De même, les individus vigoureux, à respiration large et puissante, qui vivent au grand air et se nourrissent bien, ne constituent pas un terrain favorable aux microbes et triomphent facilement de ceux de la tuberculose, même alors qu’ils en sont imprégnés. C’est ce qui explique le grand nombre de médecins, de religieuses, d’infirmiers, de garde-malades, qui vivent au milieu des phtisiques sans le devenir, et le nombre encore plus grand de familles dans lesquelles un cas de phtisie naît et meurt isolé.

Il faut donc, tout en reconnaissant la possibilité de la contagion, ne pas lui accorder plus d’importance qu’elle n’en mérite. Sur ce point, comme en tout ce qui touche aux maladies, l’opinion publique va toujours au-delà de celle des médecins. Dans les familles timorées où le souci de la santé devient une préoccupation de tous les instans, et le nombre en est plus grand qu’on ne pense, on en arrive à se demander si les rhumes eux-mêmes ne sont pas contagieux et s’il est bien prudent de rendre visite aux gens qu’une bronchite retient à la chambre ou au lit.
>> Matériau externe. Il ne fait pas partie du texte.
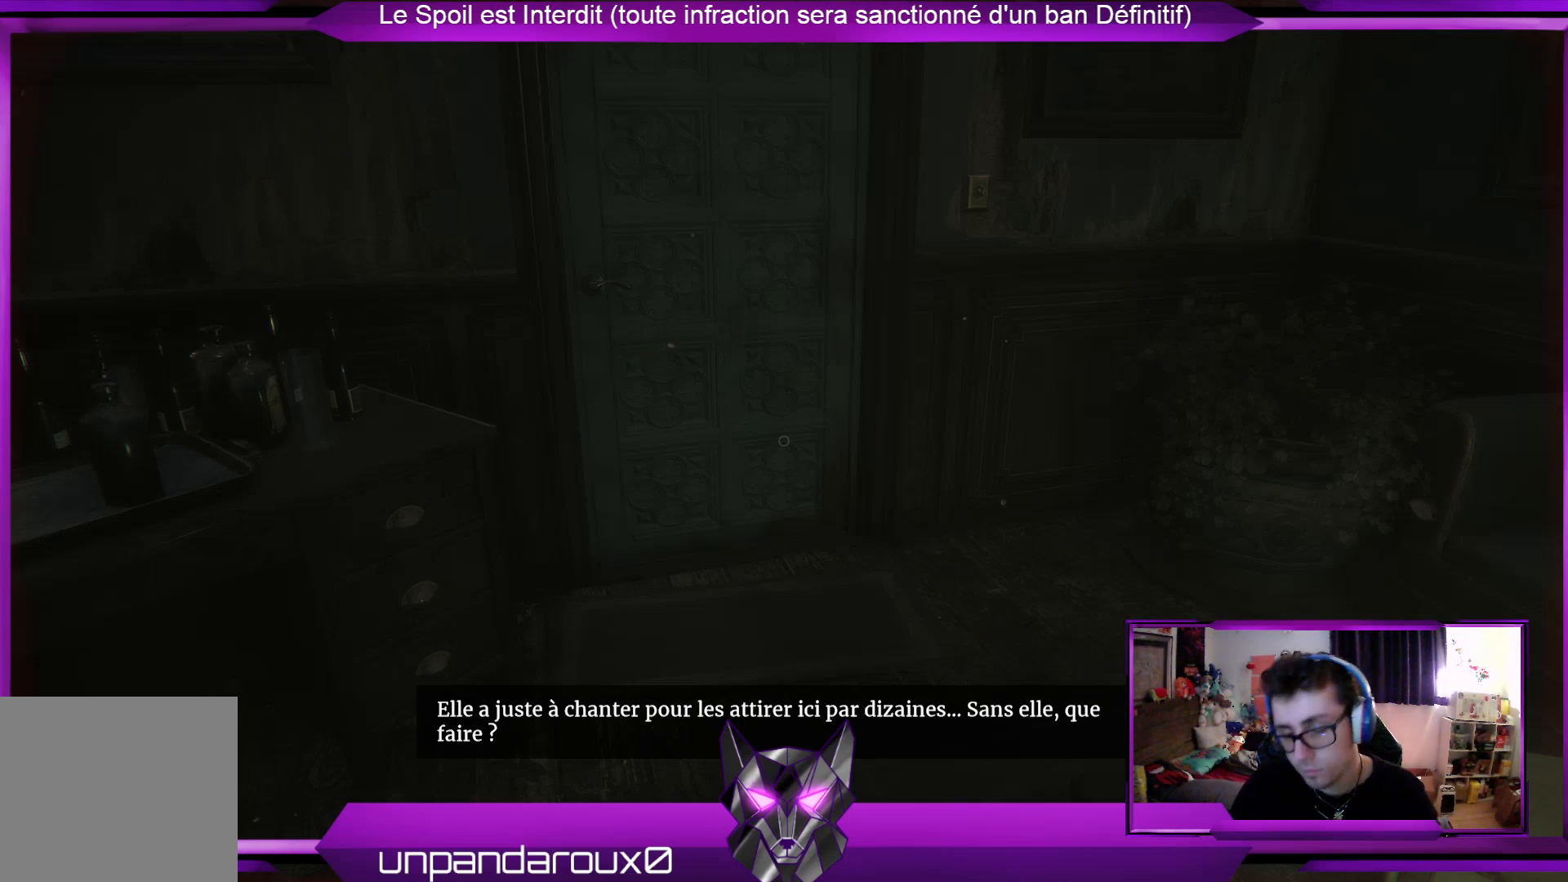
{"buttons": [], "left_stick": "center", "right_stick": "center", "events": []}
On s’éloigne, dans les réunions publiques, des personnes qui toussent, on regarde d’un œil défiant les pauvres jeunes gens un peu maigres, les jeunes filles qui présentent, à l’époque de la puberté, quelques phénomènes suspects du côté de la poitrine et on les évite comme s’ils avaient la peste. On voit aujourd’hui des mères qui n’osent plus embrasser leur enfant malade, qui craignent de séjourner dans sa chambre, et qui en éloignent ses frères et ses sœurs.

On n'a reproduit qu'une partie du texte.